Donovan, whose congressional district lost scores of residents in the Sept. 11 attacks 15 years ago, is fighting for House passage of the Justice Against Sponsors of Terrorism Act, a bill that would allow U.S. citizens to sue foreign governments, like Saudi Arabia, for complicity in terrorist acts.

The senate voted unanimously to approve the bill, sponsored by Schumer and U.S. Sen. John Cornyn (R-Texas), in May.

Several of the Sept. 11 hijackers were from Saudi Arabia and many of the families of the victims have accused the Saudi government of providing assistance to the terrorists.

On other issues, Donovan is currently focused on fighting the nation’s growing opioid drug crisis. Alarmed at the high numbers of people addicted to prescription drugs and heroin in his district, Donovan is seeking solutions.

The Staten Island end of his congressional district has seen the addiction crisis grow to near-epidemic proportions, he said. “I dealt with this a lot when I was the D.A.,” he said.

Laws are in place to prevent patients from doctor shopping and filling prescriptions for the same pain killer at different pharmacies at the same time. “If you go into a Rite Aid in New York with a prescription for Oxycotin, they can look up on a computer whether you were in a CVS in Pennsylvania with the same prescription the day before,” he said.
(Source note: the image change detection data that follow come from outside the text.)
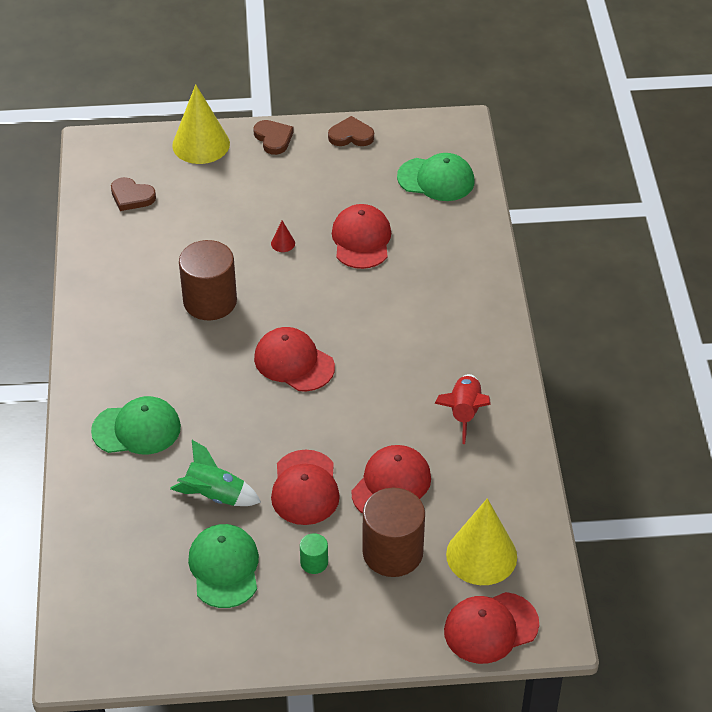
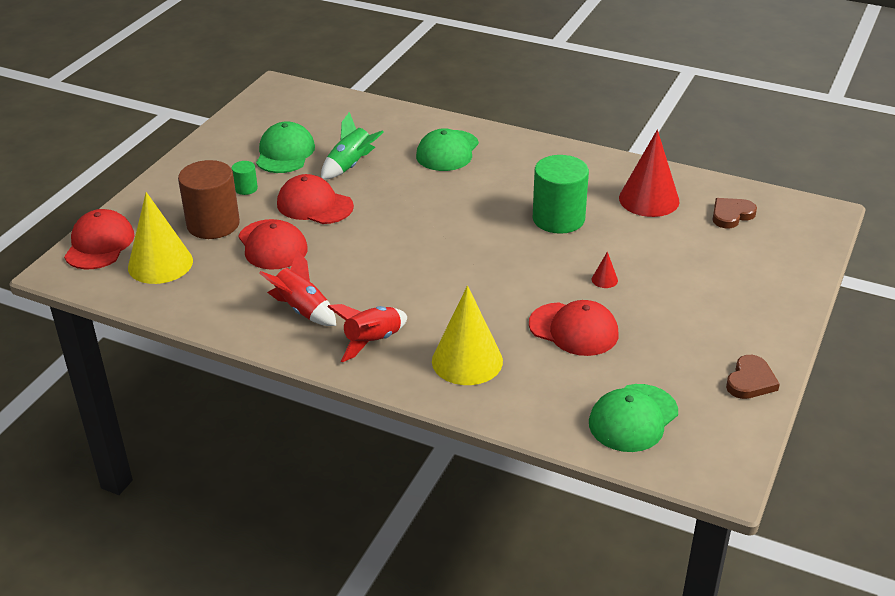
camera: 120 degrees right, 10 degrees down
(138, 253) = (649, 199): none -> red cone
(201, 144) = (791, 274): yellow cone -> yellow cone (467, 361)
(210, 301) = (558, 219): brown cylinder -> green cylinder
(224, 568) = (285, 153): green cap -> green cap turned 105 degrees counterclockwise
(273, 138) = (775, 324): brown heart -> none
(294, 362) = (448, 239): red cap -> none
(466, 349) = (372, 341): none -> red rocket

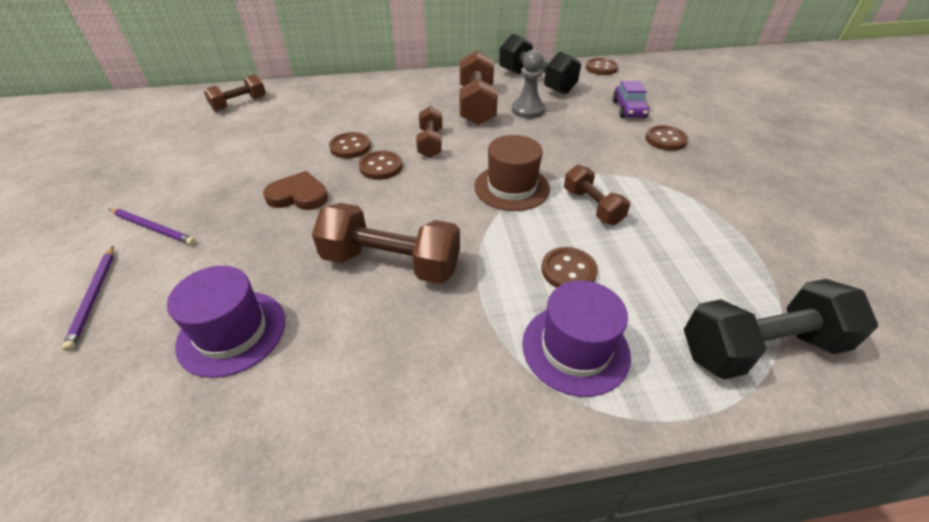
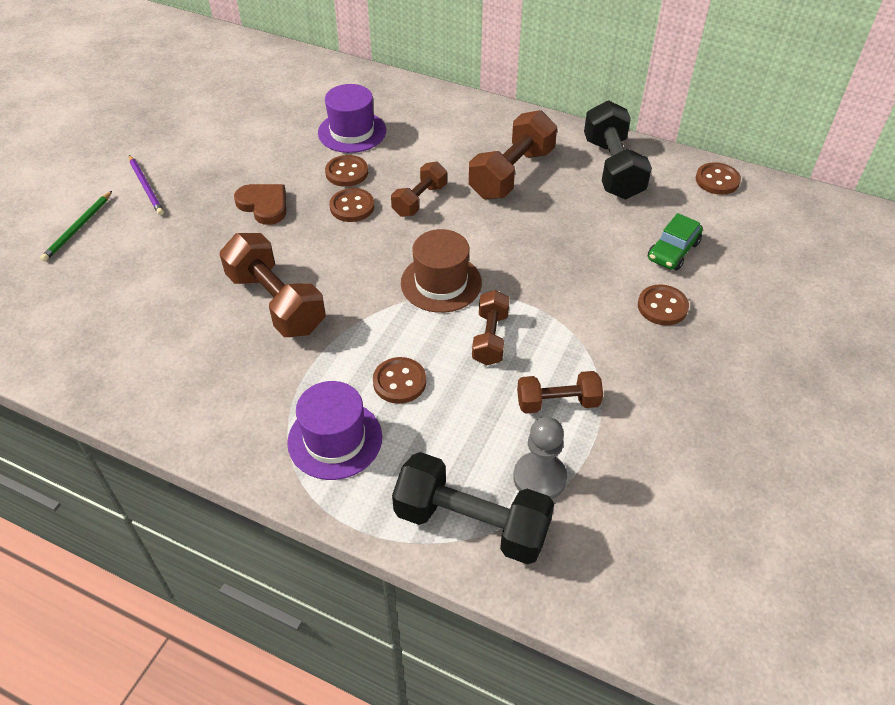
camera: 35 degrees right, 5 degrees up
(94, 297) = (78, 228): purple pencil -> green pencil
(232, 332) = (135, 299): purple hat -> purple hat (352, 132)
(239, 104) = (298, 78): brown dumbbell -> brown dumbbell (557, 403)
(528, 110) = (558, 203): grey pawn -> grey pawn (539, 478)
(628, 109) = (673, 251): purple car -> green car

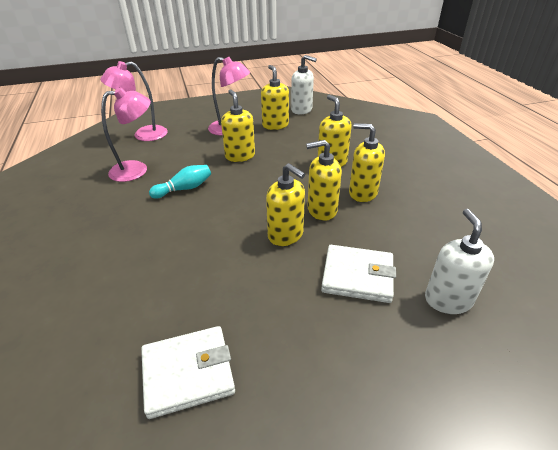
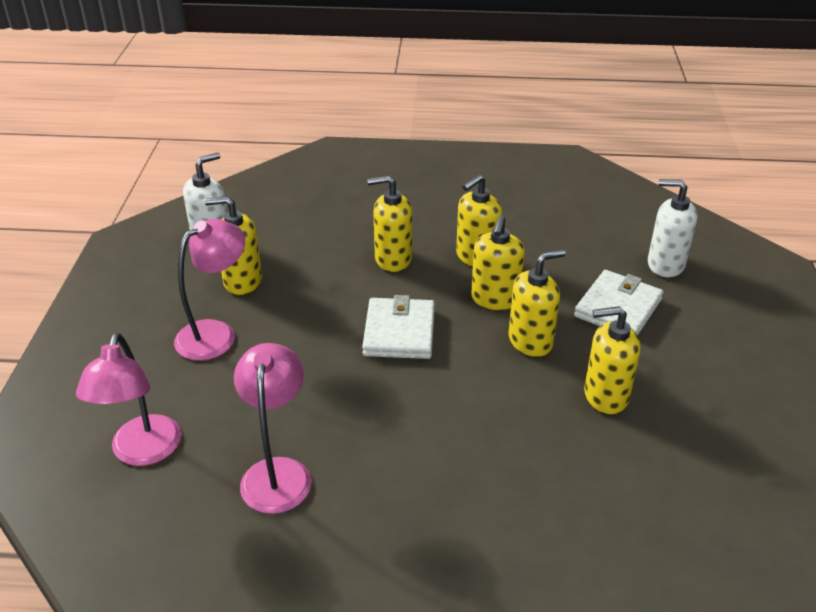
camera: 70 degrees left, 0 degrees up
(184, 189) = (374, 418): turquoise bowling pin -> none
(188, 372) = (717, 461): white wallet -> white wallet (399, 332)
(240, 156) = (315, 341): yellow soap dispenser -> yellow soap dispenser (605, 396)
But addicts who are blocked from obtaining prescription painkillers are increasingly turning to heroin, Donovan said. “That bag of heroin costs $6.00,” he said.

Donovan expressed concern over what he said is a growing trend of “patient brokering” in the drug rehabilitation industry.

“Patient brokering” is a practice in which drug treatment centers or third-party referral services offer cash in exchange for patient referrals, Donovan said. As a result, patients addicted to heroin or prescription painkillers might not be getting the help they need, according to Donovan, who said that in many cases, they are being referred to a treatment facility not because of the services it provides, but because money has exchanged hands.

In an effort to determine how widespread the problem of “patient brokering” is, Donovan has written U.S. Department of Health and Human Services Secretary Sylvia Burwell. 

“We have to shrink the potential pool of people who are addicted. We have to take a three-pronged approach — education, treatment and law enforcement,” Donovan said.

Another issue Donovan is working on is the problem of illegal home conversions in middle class communities like Bay Ridge and Dyker Heights.

An illegal home conversion takes place when a developer buys a small property, like a one or two-family house, guts the interior, and coverts the building into a multi-unit building without the proper permits from the Department of Buildings (DOB). Developers often lie on their DOB paperwork to make it appear as if they are making minor changes to the building when in reality they are creating an apartment house, local officials said.

The result of an illegal home conversion is a building that houses many more tenants than city zoning laws allow.

“It’s dangerous,” Donovan said. “It strains the resources of the FDNY and the schools. It also devalues property values.”

Donovan supports a City Council bill sponsored by Councilmember Vincent Gentile (D-Bay Ridge-Dyker Heights-Bensonhurst) to establish a system in which a fine of $15,000 for each illegal unit would be imposed on the owner of a building.

The proposed legislation would also expand the authority of the DOB and the Environmental Control Board (ECB) to inspect properties and impose fines.

Donovan is also looking at the problem from a federal perspective. “We’re looking at other places around the nation to see what they are doing about it,” he told the Eagle.